LE SALON DES CHAMPS-ÉLYSÉES


PEINTURE


 Certes, en cet an de grâce 1890, le cas de conscience est douloureux pour un jeune homme qui se pique d'une certaine honnêteté d'esprit de se croire tenu à « faire un Salon ». Non pas que les vertigineuses superficies de toiles peintes soient couvertes cette année de plus spéciales horreurs, ce qui nous serait encore une surprise. Non pas que l'absence des maîtres respectés : Puvis de Chavannes, Gustave Moreau, C. Pissaro, le départ pour un autre local où l'abstention systématique de Besnard, Raffaelli, Degas, nous paralysent autrement le larynx ou la main.
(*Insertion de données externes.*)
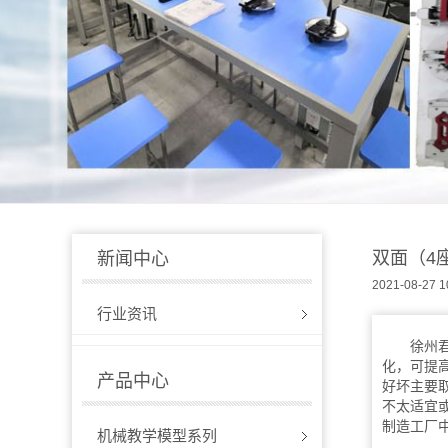
双面（4
新闻中心
2021-08-27 1
行业资讯
徐州
化，可提
产品中心
好坏主要
不太适宜
制造工厂
机械教学模型系列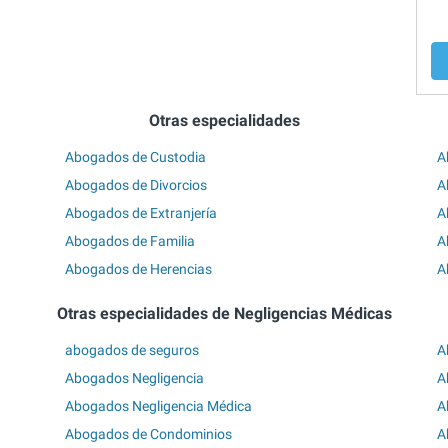
Otras especialidades
Abogados de Custodia
A
Abogados de Divorcios
A
Abogados de Extranjería
A
Abogados de Familia
A
Abogados de Herencias
A
Otras especialidades de Negligencias Médicas
abogados de seguros
A
Abogados Negligencia
A
Abogados Negligencia Médica
A
Abogados de Condominios
A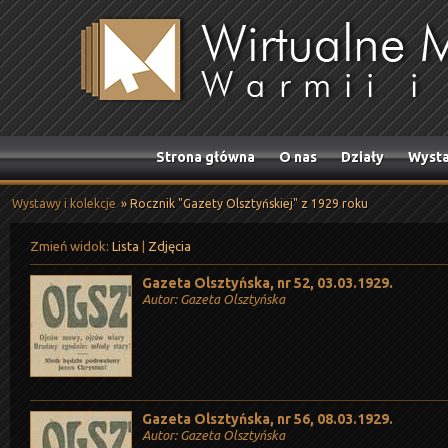
Strona główna
O nas
Działy
Wysta
Wystawy i kolekcje
» Rocznik "Gazety Olsztyńskiej" z 1929 roku
Zmień widok:
Lista
|
Zdjęcia
Gazeta Olsztyńska, nr 52, 03.03.1929.
Autor: Gazeta Olsztyńska
Gazeta Olsztyńska, nr 56, 08.03.1929.
Autor: Gazeta Olsztyńska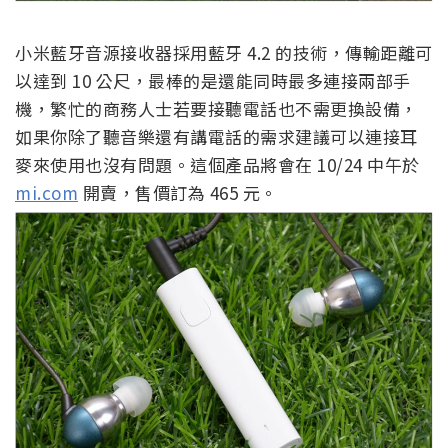
小米藍牙音源接收器採用藍牙 4.2 的技術，傳輸距離可
以達到 10 公尺，最棒的是還能同時最多連接兩部手
機，繁忙的商務人士若要接聽電話也不需更換設備，
如果你除了聽音樂還有講電話的需求建議可以連接耳
麥來使用也沒有問題。這個產品將會在 10/24 中午於
mi.com
開賣，售價訂為 465 元。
Mais nous pensons que la « critique d'art » est bien oiseuse en vérité qui ne porte pas sur un ensemble d'œuvres dont il s'agit de dégager la philosophie, et borne son ambition à décrire – si péniblement d'ailleurs et si faussement – l'arrangement d'un tableau ou les attitudes d'un marbre.
 Quelle philosophie donc tirer de ce hasardeux amas de toiles sans parenté entre elles et pourtant toutes semblables, comme les hybrides chiens errants de Paris ? Sinon celle-ci : que des baisses formidables ont dû se produire sur l'huile, le blanc de céruse et les simili-laques pour en faire le prix abordable à tant de bourses.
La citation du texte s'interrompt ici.